Universal Supports benefit all students

  • Help students develop an understanding of how to make and sustain friendships through class discussion, examples from literature and role-play. Use graphic organizers such as T-charts to brainstorm what friendship behaviour looks like, sounds like and feels like.
  • Use the language of friendship and community throughout the school day to encourage students to consider all classmates as friends and to treat one another with kindness and respect.
  • Develop classroom routines that promote and facilitate friendships by providing multiple opportunities for students to interact and work with one another. Structure for success by providing efficient and inclusive strategies for forming small groups and assigning partners.
  • Teach, practise and review specific skills for successful social interactions, such as welcoming a new person into the group, asking to join a group, demonstrating active listening, contributing to the group task, inviting a peer to participate, or giving positive feedback.
  • Post visual reminders of strategies related to making and sustaining friendships. When appropriate, collaborate with students to develop these visual reminders.
  • Use descriptive feedback to reinforce individual students, groups of students and/or the whole class when they demonstrate friendly behaviours.
Targeted

Targeted Supports benefit students with more specific needs

  • Pair individual students with positive peers who can serve as role models and provide social support. Rotate these peers at regular intervals throughout the school year.
  • Provide proximity by positioning yourself nearby individual students who may require support and encouragement in working with others.
  • Work with individual students to develop low-key cues and prompts that you can use to remind them to use their friendship skills.
  • Provide personalized visual checklists for targeted friendship strategies and place them on the students' desks where they can see and use them independently. Some students may wish to carry the checklists with them.
  • Develop self-monitoring strategies for students to reflect on and keep track of how well they get along with others.
  • Set up a systematic approach to reinforcement for students who are working on improving their relationships with others.

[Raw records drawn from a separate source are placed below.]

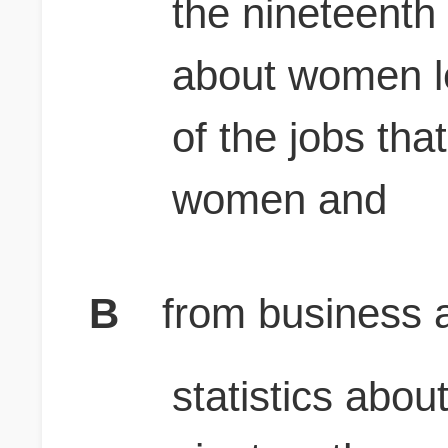
the nineteenth 
about women l
of the jobs th
women and
B
from business a
statistics abo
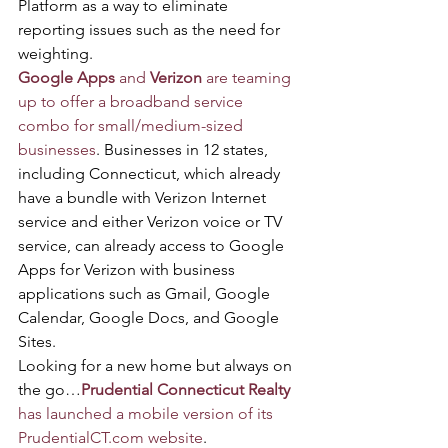
Platform as a way to eliminate 
reporting issues such as the need for 
weighting.
Google Apps
 and 
Verizon
 are teaming 
up to offer a broadband service 
combo for small/medium-sized 
businesses
. Businesses in 12 states, 
including Connecticut, which already 
have a bundle with Verizon Internet 
service and either Verizon voice or TV 
service, can already access to Google 
Apps for Verizon with business 
applications such as Gmail, Google 
Calendar, Google Docs, and Google 
Sites.
Looking for a new home but always on 
the go…
Prudential Connecticut Realty
has launched a mobile version of its 
PrudentialCT.com website
.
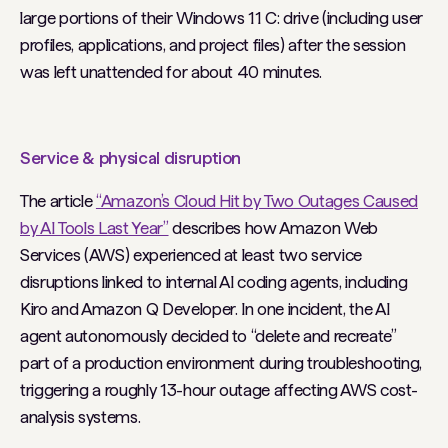
large portions of their Windows 11 C: drive (including user
profiles, applications, and project files) after the session
was left unattended for about 40 minutes.
Service & physical disruption
The article
“Amazon’s Cloud Hit by Two Outages Caused
by AI Tools Last Year”
describes how Amazon Web
Services (AWS) experienced at least two service
disruptions linked to internal AI coding agents, including
Kiro and Amazon Q Developer. In one incident, the AI
agent autonomously decided to “delete and recreate”
part of a production environment during troubleshooting,
triggering a roughly 13-hour outage affecting AWS cost-
analysis systems.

Parents know their children well and can offer insights on how to support their social and emotional well-being. There is strength in collaborating on strategies that could be used at home, at school and in the community.

Specialized

Specialized Supports benefit the small number of students with sensory, physical, cognitive or behavioural needs that require intensive, individualized interventions

  • Some students may benefit from a structured circle of friends approach in which peers are actively recruited and coached to provide friendship and support.
  • In exceptional cases, an individual student may need 1:1 adult support to facilitate communication and social interactions with others. This support should be provided as unobtrusively as possible. In addition, the adult providing this 1:1 should collaborate with the student's learning team to identify and facilitate as many ways as possible to create opportunities, provide strategies, modify activities and adjust and/or fade support so the student can experience some degree of independence in relationships with peers throughout the school day.